Creating knowledge models of content is valuable, but only one side of the coin. We also need to create knowledge models for people as the consumers of content, to give a voice to their perspectives. But most importantly, we need to recognize that every person is a semantic generator; collectively, we are the ultimate meaning-making machines. How can we better devise solutions to put those billions of semantic generators to work on building the Semantic Web?
Notes
- Problems with content-first: The problems of scale in a production-centric model are well documented. Creating semantic representations for existing digital content is prohibitively expensive due to the amount of online content and the compounding effect in the volume of data needed to create machine-readable semantics.

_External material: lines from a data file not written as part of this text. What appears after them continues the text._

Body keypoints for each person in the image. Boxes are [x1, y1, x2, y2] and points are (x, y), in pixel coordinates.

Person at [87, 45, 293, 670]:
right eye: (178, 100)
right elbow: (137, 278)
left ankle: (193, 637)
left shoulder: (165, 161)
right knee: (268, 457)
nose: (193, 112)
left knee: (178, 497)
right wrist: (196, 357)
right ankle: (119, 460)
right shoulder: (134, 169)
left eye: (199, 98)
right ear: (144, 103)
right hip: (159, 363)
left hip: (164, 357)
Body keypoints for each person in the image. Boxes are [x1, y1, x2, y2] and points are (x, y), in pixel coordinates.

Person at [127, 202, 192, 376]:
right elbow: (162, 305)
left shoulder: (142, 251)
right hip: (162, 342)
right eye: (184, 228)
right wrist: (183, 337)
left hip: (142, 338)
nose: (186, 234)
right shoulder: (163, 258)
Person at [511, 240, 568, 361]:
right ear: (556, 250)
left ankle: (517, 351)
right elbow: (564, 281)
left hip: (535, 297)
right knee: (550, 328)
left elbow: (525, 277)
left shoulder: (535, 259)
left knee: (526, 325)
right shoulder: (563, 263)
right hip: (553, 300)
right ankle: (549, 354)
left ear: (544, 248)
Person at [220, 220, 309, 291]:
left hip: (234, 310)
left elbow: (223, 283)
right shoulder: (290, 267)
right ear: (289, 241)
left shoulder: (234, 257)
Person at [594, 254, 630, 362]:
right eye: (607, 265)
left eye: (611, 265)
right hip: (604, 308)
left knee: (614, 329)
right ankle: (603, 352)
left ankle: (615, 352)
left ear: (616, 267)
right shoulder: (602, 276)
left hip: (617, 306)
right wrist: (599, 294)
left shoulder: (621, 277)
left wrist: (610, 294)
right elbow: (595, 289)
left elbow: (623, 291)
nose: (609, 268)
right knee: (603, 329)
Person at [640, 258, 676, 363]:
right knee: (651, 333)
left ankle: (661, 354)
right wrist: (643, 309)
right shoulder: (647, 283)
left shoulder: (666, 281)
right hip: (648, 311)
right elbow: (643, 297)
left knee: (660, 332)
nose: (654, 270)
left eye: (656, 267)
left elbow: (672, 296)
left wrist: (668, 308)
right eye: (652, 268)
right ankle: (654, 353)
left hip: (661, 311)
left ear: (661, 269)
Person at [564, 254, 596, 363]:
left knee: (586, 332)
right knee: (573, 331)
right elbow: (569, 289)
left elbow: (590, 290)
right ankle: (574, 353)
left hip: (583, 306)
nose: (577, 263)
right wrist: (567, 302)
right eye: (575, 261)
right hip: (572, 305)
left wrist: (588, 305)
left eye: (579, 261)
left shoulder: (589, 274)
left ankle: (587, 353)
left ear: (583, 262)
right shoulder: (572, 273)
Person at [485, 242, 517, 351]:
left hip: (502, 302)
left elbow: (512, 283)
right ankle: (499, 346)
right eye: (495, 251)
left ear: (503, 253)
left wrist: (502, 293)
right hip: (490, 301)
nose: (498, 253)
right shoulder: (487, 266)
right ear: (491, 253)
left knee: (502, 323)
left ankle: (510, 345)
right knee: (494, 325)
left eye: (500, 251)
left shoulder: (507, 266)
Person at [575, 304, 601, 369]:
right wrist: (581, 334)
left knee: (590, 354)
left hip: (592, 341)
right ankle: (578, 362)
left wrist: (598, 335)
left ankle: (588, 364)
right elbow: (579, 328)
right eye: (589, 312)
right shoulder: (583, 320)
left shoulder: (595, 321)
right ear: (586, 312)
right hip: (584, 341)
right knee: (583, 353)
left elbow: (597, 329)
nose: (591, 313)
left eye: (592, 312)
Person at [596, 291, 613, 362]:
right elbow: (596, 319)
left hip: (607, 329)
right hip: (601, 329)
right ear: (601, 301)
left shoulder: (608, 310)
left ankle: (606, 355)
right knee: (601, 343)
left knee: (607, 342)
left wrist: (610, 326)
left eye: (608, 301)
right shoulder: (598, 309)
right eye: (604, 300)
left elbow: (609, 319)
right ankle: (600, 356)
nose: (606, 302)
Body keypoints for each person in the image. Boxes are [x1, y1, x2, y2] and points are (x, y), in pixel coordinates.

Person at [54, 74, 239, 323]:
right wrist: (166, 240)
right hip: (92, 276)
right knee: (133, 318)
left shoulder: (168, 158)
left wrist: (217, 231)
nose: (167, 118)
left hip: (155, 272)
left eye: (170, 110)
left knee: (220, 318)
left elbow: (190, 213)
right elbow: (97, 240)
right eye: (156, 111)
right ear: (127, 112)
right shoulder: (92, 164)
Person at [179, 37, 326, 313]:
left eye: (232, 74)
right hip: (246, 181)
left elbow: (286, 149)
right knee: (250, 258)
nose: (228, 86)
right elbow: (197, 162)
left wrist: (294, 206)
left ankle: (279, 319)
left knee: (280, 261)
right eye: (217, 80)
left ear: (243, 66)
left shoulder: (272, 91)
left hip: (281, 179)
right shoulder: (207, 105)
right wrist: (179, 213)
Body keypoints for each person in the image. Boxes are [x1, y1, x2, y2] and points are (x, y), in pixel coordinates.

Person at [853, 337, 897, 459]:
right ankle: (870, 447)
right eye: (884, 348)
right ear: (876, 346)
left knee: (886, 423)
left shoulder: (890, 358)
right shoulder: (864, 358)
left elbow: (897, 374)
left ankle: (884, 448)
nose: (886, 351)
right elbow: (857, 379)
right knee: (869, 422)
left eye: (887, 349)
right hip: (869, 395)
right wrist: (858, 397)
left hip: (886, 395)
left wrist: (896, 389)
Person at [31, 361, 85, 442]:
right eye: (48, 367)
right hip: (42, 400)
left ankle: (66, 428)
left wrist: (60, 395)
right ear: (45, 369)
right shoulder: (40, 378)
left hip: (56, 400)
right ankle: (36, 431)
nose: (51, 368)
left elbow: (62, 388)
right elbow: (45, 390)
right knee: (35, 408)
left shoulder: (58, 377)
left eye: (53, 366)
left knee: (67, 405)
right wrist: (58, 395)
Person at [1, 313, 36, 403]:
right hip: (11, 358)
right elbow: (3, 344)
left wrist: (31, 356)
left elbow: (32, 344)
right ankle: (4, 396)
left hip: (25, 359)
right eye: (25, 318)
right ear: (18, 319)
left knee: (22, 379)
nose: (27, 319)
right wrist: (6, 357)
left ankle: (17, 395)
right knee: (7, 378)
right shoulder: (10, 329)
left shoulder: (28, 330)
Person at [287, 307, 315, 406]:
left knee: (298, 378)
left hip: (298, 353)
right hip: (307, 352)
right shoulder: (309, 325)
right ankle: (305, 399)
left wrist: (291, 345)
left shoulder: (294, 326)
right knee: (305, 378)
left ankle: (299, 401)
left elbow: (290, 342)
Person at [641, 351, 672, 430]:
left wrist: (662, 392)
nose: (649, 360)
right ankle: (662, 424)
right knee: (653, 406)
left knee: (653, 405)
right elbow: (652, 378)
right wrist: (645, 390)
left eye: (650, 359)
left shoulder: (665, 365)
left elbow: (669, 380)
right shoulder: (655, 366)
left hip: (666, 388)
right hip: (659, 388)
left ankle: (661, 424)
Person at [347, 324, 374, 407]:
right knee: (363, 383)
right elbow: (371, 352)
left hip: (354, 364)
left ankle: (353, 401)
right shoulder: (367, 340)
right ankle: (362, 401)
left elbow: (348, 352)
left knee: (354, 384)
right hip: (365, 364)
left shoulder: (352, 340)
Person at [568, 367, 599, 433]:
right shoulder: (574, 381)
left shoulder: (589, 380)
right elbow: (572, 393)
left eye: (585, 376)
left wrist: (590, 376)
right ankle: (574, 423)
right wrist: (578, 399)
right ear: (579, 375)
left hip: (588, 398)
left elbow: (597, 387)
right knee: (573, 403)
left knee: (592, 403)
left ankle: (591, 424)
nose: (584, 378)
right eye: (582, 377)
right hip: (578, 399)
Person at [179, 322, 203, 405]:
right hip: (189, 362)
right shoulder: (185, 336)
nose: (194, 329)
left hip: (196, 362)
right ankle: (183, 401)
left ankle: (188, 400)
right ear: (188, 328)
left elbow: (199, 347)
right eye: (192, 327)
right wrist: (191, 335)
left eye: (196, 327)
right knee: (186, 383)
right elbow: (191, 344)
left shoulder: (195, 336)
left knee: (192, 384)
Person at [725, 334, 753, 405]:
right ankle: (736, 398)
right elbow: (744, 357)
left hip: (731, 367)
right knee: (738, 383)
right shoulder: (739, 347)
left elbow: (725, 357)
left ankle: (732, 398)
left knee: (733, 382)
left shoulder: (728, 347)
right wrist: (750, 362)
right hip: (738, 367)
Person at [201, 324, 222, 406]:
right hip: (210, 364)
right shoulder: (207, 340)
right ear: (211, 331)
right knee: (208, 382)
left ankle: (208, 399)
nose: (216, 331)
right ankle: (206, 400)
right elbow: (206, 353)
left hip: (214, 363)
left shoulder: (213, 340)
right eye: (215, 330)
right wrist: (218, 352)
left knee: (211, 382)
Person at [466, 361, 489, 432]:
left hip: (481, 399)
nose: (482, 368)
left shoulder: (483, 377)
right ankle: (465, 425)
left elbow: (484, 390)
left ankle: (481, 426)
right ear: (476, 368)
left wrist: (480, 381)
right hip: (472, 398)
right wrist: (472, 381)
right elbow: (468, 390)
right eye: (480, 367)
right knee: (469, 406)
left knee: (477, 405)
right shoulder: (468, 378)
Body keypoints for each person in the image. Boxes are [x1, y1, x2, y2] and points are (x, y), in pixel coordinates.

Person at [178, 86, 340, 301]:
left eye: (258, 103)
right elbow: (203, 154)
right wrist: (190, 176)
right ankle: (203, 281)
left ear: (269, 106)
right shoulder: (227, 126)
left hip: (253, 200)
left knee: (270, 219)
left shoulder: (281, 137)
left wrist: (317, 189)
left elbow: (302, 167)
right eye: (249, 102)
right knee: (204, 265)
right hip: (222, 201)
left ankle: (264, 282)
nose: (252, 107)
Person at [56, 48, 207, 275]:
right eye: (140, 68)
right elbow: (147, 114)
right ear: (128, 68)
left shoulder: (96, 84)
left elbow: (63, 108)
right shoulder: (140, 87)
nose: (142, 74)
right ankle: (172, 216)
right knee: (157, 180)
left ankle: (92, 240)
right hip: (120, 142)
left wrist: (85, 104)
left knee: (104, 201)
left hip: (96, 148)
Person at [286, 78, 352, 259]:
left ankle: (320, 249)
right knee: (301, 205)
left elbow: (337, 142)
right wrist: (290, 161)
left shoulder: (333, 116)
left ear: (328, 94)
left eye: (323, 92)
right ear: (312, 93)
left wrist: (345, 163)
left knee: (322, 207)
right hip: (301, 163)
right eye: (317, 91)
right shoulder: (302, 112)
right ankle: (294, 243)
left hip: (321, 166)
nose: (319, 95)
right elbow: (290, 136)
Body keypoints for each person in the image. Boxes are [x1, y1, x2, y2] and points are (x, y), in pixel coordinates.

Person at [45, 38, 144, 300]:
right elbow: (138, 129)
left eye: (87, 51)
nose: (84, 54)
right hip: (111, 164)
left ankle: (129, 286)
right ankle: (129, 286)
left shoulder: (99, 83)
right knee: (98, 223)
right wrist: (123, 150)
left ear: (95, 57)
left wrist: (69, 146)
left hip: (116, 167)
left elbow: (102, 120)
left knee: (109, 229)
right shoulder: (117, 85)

Further, there is a need to incorporate personal semantics, representing the interpretations and viewpoints of the consumers of the content that further complicates the problem. Lastly, as compared with the models, standards, and protocols that preceded it, the Semantic Web has placed a much higher barrier to entry on producers, a stark change from the very accessible WWW.
- Technical comparisons: While various technologies have an affinity with a consumer-first approach, they should not be confused as implementations of a consumer-first approach. For example, NLP may be used to transform a natural language statement into a formal, machine-readable structure. Under a content-first model, it may be used as a gateway into the exploration of existing knowledge models, while under a consumer-first model, it may be used in the creation of knowledge models. Similarly, tools such as ontology editors may be used by knowledge engineers or simplified for use by laypeople, depending on the overarching implementation strategy.
- User interactions: One of the key challenges of this consumer-first approach in the field of knowledge representation is that tactics are needed to manage the complexity of the activity. This is a key differentiator from existing Web 2.0-style approaches, in which consumers are collaborating directly and with full knowledge of the activity. Here, we must leverage implicit and indirect means to relate consumer activity to knowledge representation.
Tags: consumers, Data Web, personal semantics, Semantic Web, Semantics, software agents, synthesis, Thought networking, Web 2.0, Web 3.0





2 Responses to “Consumer-First to Build the Semantic Web”
November 2nd, 2009 at 6:59 pm
Thanks for this fantastic post! It is a breath of fresh air to read about an honest to goodness new idea in this space. I explored the idea of user-generated semantics for building the semantic web a little bit in grad school, but never considered this particular approach. I expect you will have many many imitators – starting with me
. One question. Do you have any plans for building/using aggregates of these consumer-created models? It seems that, once you get going, these are going to form a really interesting resource all by themselves. Thanks again, I’m excited.
November 4th, 2009 at 11:39 am
Benjamin, thanks for the feedback. We do have plans for building/using aggregates of these consumer-created models. I’ll try to provide more details here in a follow-on post.